A dense network of large chert-barite-pyrite-epithermal quartz hydrothermal veins that cut through the North Star Basalt immediately underlying the Dresser Formation. These veins extend up to the base of and terminate within facies 1 and 2; to a lesser degree in facies 3; and not in facies 4 of the North Pole chert. The largest veins occupy major, long-lived listric growth faults. The main veins extend as much as 2 km into the North Star Basalt beneath the base of the Dresser Formation and form swarms as much as 300 m wide. Typically, these veins are only 1 km deep and 2 - 10 m wide.

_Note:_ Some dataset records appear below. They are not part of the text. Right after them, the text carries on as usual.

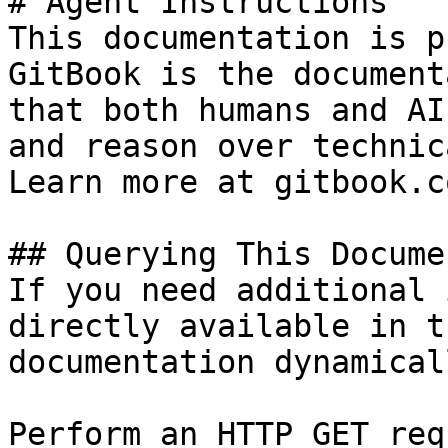
# Agent Instructions

This documentation is p
GitBook is the document
that both humans and AI
and reason over technic
Learn more at gitbook.co
## Querying This Docume
If you need additional 
directly available in t
documentation dynamical
Perform an HTTP GET req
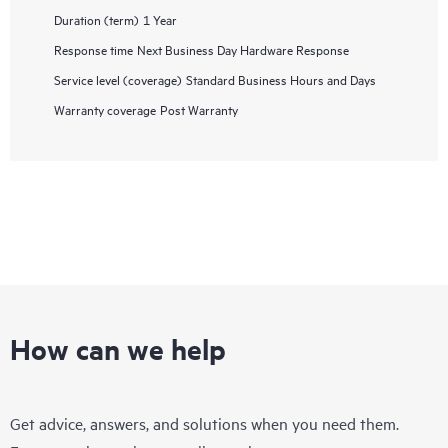
Duration (term)
1 Year
Response time
Next Business Day Hardware Response
Service level (coverage)
Standard Business Hours and Days
Warranty coverage
Post Warranty
How can we help
Get advice, answers, and solutions when you need them.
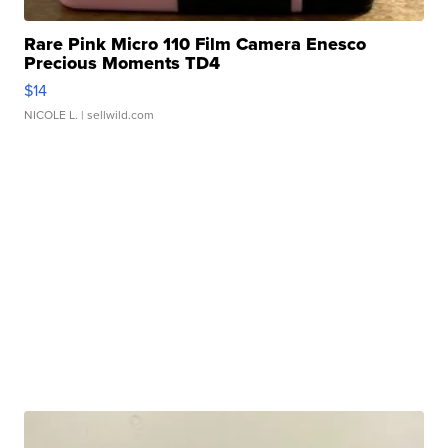
Rare Pink Micro 110 Film Camera Enesco
Precious Moments TD4
$14
NICOLE L.
| sellwild.com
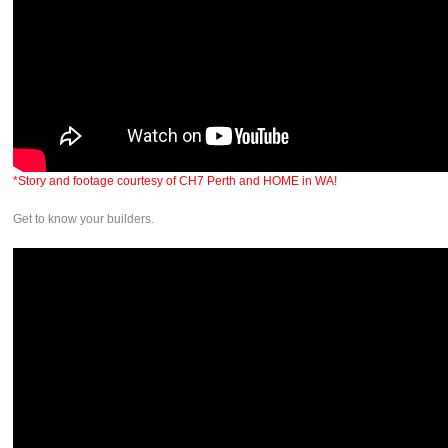
*Story and footage courtesy of CH7 Perth and HOME in WA!
Get to know your builders.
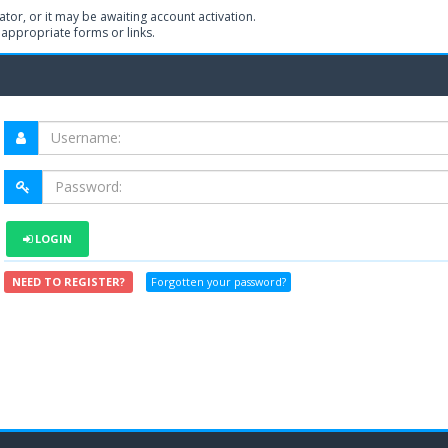
or, or it may be awaiting account activation.
 appropriate forms or links.
LOGIN
NEED TO REGISTER?
Forgotten your password?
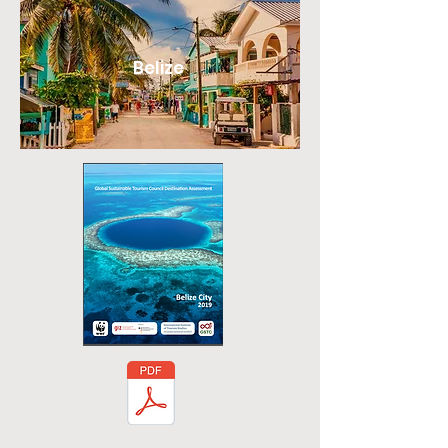
Belize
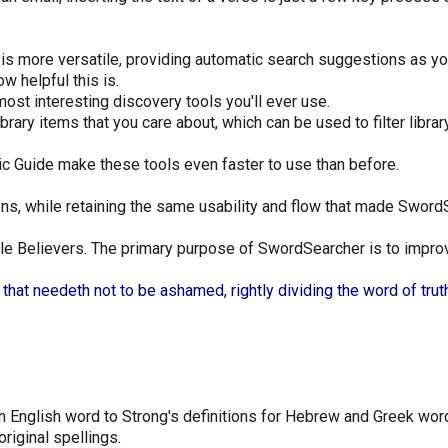
is more versatile, providing automatic search suggestions as yo
w helpful this is.
ost interesting discovery tools you'll ever use.
ary items that you care about, which can be used to filter librar
c Guide make these tools even faster to use than before.
ns, while retaining the same usability and flow that made SwordS
e Believers. The primary purpose of SwordSearcher is to improve
at needeth not to be ashamed, rightly dividing the word of truth
h English word to Strong's definitions for Hebrew and Greek wor
riginal spellings.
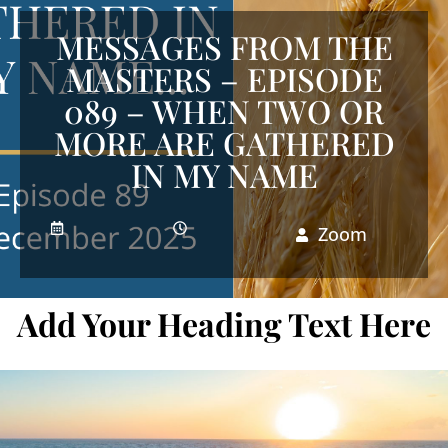
MESSAGES FROM THE
MASTERS – EPISODE
089 – WHEN TWO OR
MORE ARE GATHERED
IN MY NAME
Zoom
Add Your Heading Text Here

The Dresser Formation is overlain disconformably by the Mount Ada Basalt. This formation is about 2 km thick. Morphologically diverse (spheroids and filamentous) carbonaceous microstructures have been reported from a layer of bedded chert within Mount Ada Basalt. However, they have not been confirmed by additional sampling.

==Paleobiology==
As reviewed by Buntin and Noffke (2021) and VanKranendonk (2019), the Dresser Formation contains an abundance of well-preserved evidence for the existence of microbial life during the Paleoarchean about 3480 Ma. This evidence consists of biolamites and domical, stratiform, and coniform stromatolites; microbially induced sedimentary structures (MISS); microfossils; microbial mat fabrics; and biosignatures. These fossils and biosignatures are preserved within hydrothermal dikes, barite mounds, siliciclastic sediments, and siliceous and ferruginous carbonates of the North Pole chert. The close spatial association between stromatolites and biogenic carbon and sulfur isotopic biosignatures suggest the former presence of hyperthermophilic microbes.

==Age==
The estimated depositional age of the Dresser Formation is inferred to be between 3483 and 3479 Ma. It is older than the ~3470 Ma Mount Ada Basalt and younger than the ~3490 Ma North Star Basalt. Syngenetic galena from barite in the Dresser Formation was dated at about ~3490 Ma. An interpretation of U–Pb dates of detrital zircons from volcanoclastic sediments of the Dresser Formation concluded that they accumulated between 3481 and 3470 Ma.

== Depositional environment==
Initially, the Dresser Formation was interpreted as having accumulated in an enclosed, evaporitic marine setting influenced by syndepositional hydrothermal circulation. Later re-evaluations of the Dresser Formation's depositional environments proposed that it accumulated in shallow-water, low-eruptive, caldera lagoon influenced by syndepositional magma-driven, hydrothermal circulation. Both models propose the presence of marine influence during the deposition of the North Pole chert. They both infer that seawater routinely intermixed with hydrothermal fluids within an enclosed body of shallow water, e.g., a lagoon or flooded volcanic caldera, by way of connections with the open ocean. The Dresser Formation stromatolites apparently formed predominantly within these hydrothermally influenced shallow-marine lagoonal conditions, with geological and geochemical evidence indicating that some also formed in close proximity to subaerial (land-based) hot springs.

==Metamorphism==
The Dresser Formation is weakly metamorphosed having been subjected only to peak temperatures in the greenschist facies range (~150–350 °C). At first, regional mapping studies suggested that this low metamorphic grade was the result of regional prehnite–pumpellyite to greenschist metamorphism caused by the widespread emplacement of granitic rocks such as the intrusive North Pole Monzogranite ~3300 Ma. More recently, it was proposed that the prehnite–pumpellyite to greenschist metamorphism resulted from repeated episodes of hydrothermal circulation within volcanic packages. These volcanic packages were bound above and below by silicified sediments that acted as aquicludes and confined fluid circulation to within the volcanic packages. The effects of hydrothermal alteration in the Dresser Formation and other stratigraphic units throughout the Warrawoona Group and the local preservation of low-temperature hydrothermal products such as hydrothermal kaolinite are well-documented. An amphibolite-facies metamorphic aureole surrounds the North Pole Monzogranite in the core of the dome.